Hallmarks of a good copywriter
Copywriters are wordsmiths who are able to research a topic from scratch and incorporate and expand upon client feedback. They write material that can be used to populate the pages of your website. Copywriters are experienced in writing for the web. They are aware of the best practice techniques such as consideration of audience, and ensuring the page is structured well into digestible chunks of information suited for the reading style of web use. They are also familiar with the basic requirements of Search Engine Optimisation (SEO) in terms of content length, keywords, etc.
A good copywriter is able to explain medical conditions, treatments and procedures in written format – in a way that is geared to those people who are likely to visit your website. They are able to synthesise information from the you (the client) and from multiple reliable sources on the web to create original content that is free of jargon, and easily readable and understandable.
Writing for the web
Copywriting for websites is a little different to other types of copywriting in a number of ways. Primarily this is because of the behaviour of readers on the web.
Understand your audience
Eye tracking studies have conclusively proved that in many circumstances web pages are “scanned” not read word for word. This behaviour does change when the page of interest is actually identified, but scanning behaviour is still the default behaviour. Thus, even “long form” copy should be structured in a way that accounts for this behaviour. As most readers are probably not coming to your website with the intention of long reading sessions for entertainment, traditional long form writing structures (originating from printed works) are not ideal.
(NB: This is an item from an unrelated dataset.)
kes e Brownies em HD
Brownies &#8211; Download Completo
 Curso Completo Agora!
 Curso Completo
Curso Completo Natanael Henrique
It’s important that correct medical terms are preferentially used (particularly for page names) – note that layman’s terms may also be included to assist readers and the ability to identify the topic via search.
Create well structured text
It is important that the text is structured in an accessible way. Text for the web needs to be presented in shorter sentences and split into smaller paragraphs than is normal in other types of writing.
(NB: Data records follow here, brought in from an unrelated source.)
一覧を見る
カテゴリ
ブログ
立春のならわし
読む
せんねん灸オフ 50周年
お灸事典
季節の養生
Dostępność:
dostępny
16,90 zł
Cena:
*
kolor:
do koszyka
Importantly, information must be appropriately structured with the appropriate use of headings. This includes the use of H1, H2, H3 (and so on) to produce logical hierarchy of information within the page itself. This combined with good typographical styling of text improves comprehensibility of the text, and supports “scanning” behaviour. This structuring also assists readers by reducing cognitive load – it also assists search engines like Google to extract information about the meaning of a document.
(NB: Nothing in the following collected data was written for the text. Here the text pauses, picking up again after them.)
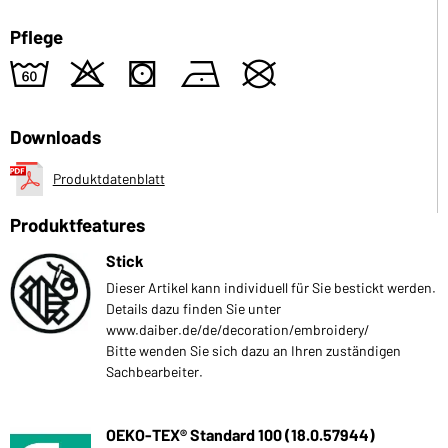
Pflege
4
o
s
n
U
Downloads
Produktdatenblatt
Produktfeatures
Stick
Dieser Artikel kann individuell für Sie bestickt werden.
Details dazu finden Sie unter
www.daiber.de/de/decoration/embroidery/
Bitte wenden Sie sich dazu an Ihren zuständigen
Sachbearbeiter.
OEKO-TEX® Standard 100 (18.0.57944)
The use of properly written bullet points to create bite sized sections of content is also beneficial. Bullets need to be used judiciously, as it’s easy to go overboard.
Appropriately descriptive hyperlink text assists both sighted and unsighted readers. Terms such as “click here” should be avoided, links should describe the intent / result / destination of the link.
Ensure unique page content
It is critical that any wording on your website is original and unique, to ensure good Search Engine Optimisation (SEO). If Google detects that any copy has simply been ‘duplicated’ from another website, it may penalise the ranking of the page or site. Duplicate content is an issue when comparing sites, but also when comparing pages within your own website. Good quality unique content is where you add value – your readers (and Google) will appreciate you for it.
All of these best practices assist human readers and are likely also assessed by search engine algorithms to determine the quality of the page and thereby the ranking within a search result.